A total 17 studies comprising 3249 patients were included in the meta-analyses. Overall, NACT did not increase the risk of complications after immediate breast reconstructions (risk ratio [RR]: 0.91, 95% CI 0.74 to 1.11, p = 0.34).
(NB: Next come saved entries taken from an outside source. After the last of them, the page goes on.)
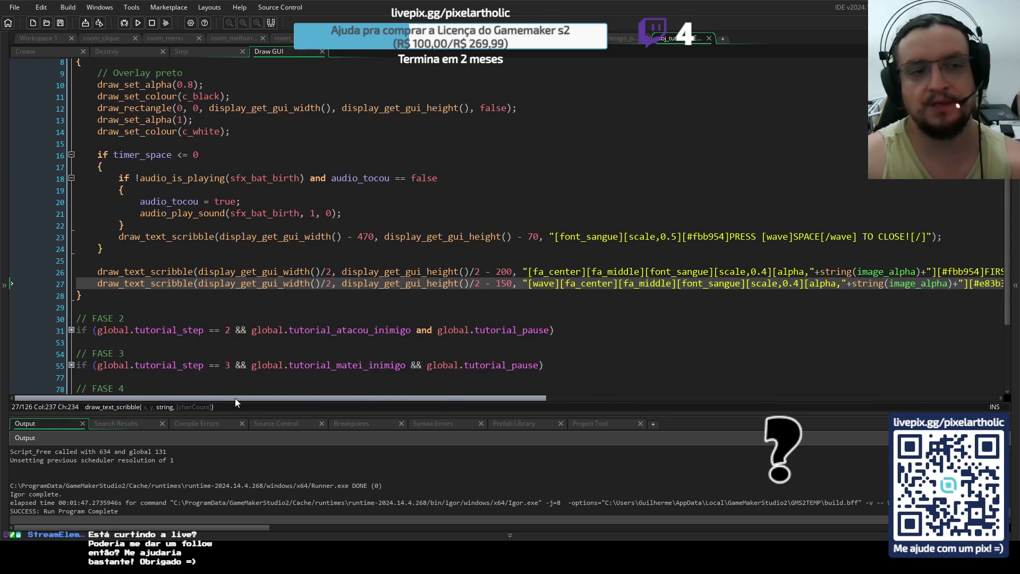
{"action": "mouse_move", "coordinate": [253, 397]}
{"action": "left_mouse_down"}
{"action": "mouse_move", "coordinate": [268, 395]}
{"action": "mouse_move", "coordinate": [228, 397]}
{"action": "left_mouse_up"}
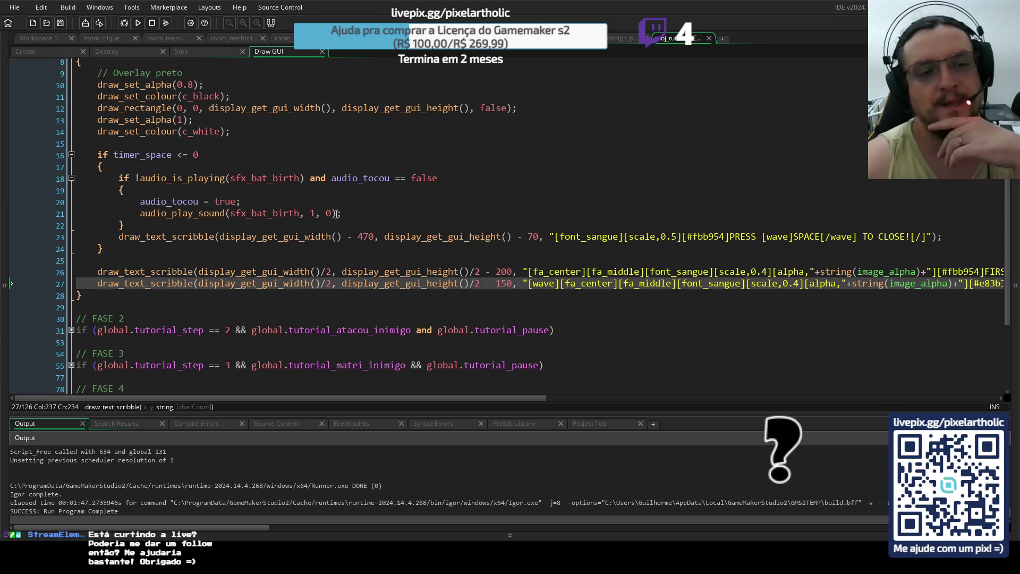
{"action": "mouse_move", "coordinate": [98, 272]}
{"action": "left_mouse_down"}
{"action": "mouse_move", "coordinate": [372, 284]}
{"action": "mouse_move", "coordinate": [676, 269]}
{"action": "left_mouse_up"}
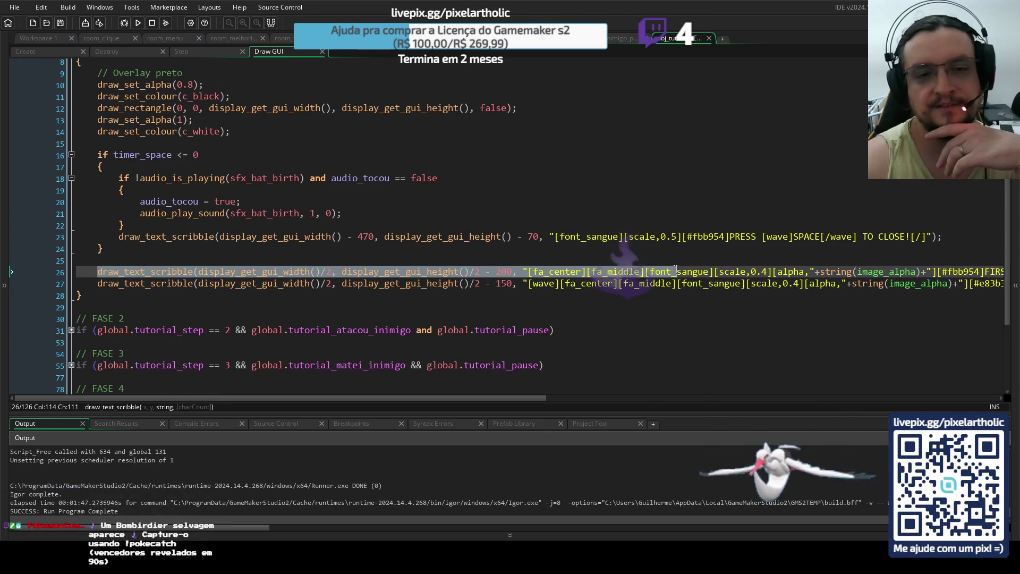
{"action": "left_click", "coordinate": [645, 284]}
There was a moderate, but not significant, increase in flap loss following NACT compared with controls (RR: 1.23, 95% CI 0.70 to 2.18, p = 0.47; I = 0%). Most notably, there was a statistically significant increase in implant/expander loss after NACT (RR: 1.54, 95% CI 1.04 to 2.29, p = 0.03; I = 34%). NACT was not shown to significantly increase the incidence of hematomas, seromas or wound complications, or result in a significant delay to commencing adjuvant therapy (RR: 1.59, 95% CI 0.66 to 3.87, p = 0.30).
Immediate breast reconstruction after NACT is a safe procedure with an acceptable post-operative complication profile. It may result in a slight increase in implant loss rates, but it does not delay commencing adjuvant therapy.
新辅助化疗(NACT)对即刻乳房重建(IBR)后手术结果的影响尚不清楚。虽然一般认为在 NACT 后进行 IBR 是安全的做法,但发表的数据中的报告并发症发生率差异很大,大多数研究中 NACT 和 IBR 臂的患者人数均少于 50 人。为了进一步评估这一点,我们对 NACT 对自体和植入物即刻乳房重建的影响进行了系统评价和荟萃分析。我们旨在评估接受 NACT 的患者与未接受 NACT 的患者在 IBR 后的术后过程是否存在差异。
从 1995 年至 2020 年 9 月 2 日,我们在 PubMed、EMBASE 和 Cochrane 图书馆中搜索评估 NACT 对 IBR 影响的文章。所有纳入的研究均评估了 IBR 后的结局。仅纳入比较接受 NACT 的重建患者和未接受 NACT 的对照组女性的研究。使用固定效应荟萃分析综合接受或未接受 NACT 的患者之间结局的未调整相对风险。使用纽卡斯尔-渥太华量表评分和 GRADE 评估证据。主要效应测量指标为风险比(RR)及其 95%置信区间。
共有 17 项研究,包括 3249 名患者,纳入荟萃分析。总体而言,NACT 并未增加即刻乳房重建后并发症的风险(RR:0.91,95%CI 0.74 至 1.11,p=0.34)。与对照组相比,NACT 后皮瓣丢失的风险适度增加,但无统计学意义(RR:1.23,95%CI 0.70 至 2.18,p=0.47;I²=0%)。值得注意的是,NACT 后植入物/扩张器丢失的风险显著增加(RR:1.54,95%CI 1.04 至 2.29,p=0.03;I²=34%)。NACT 并未显著增加血肿、血清肿或伤口并发症的发生率,也未导致辅助治疗开始时间明显延迟(RR:1.59,95%CI 0.66 至 3.87,p=0.30)。
NACT 后即刻乳房重建是一种安全的手术,术后并发症发生率可接受。它可能会导致植入物丢失率略有增加,但不会延迟辅助治疗的开始。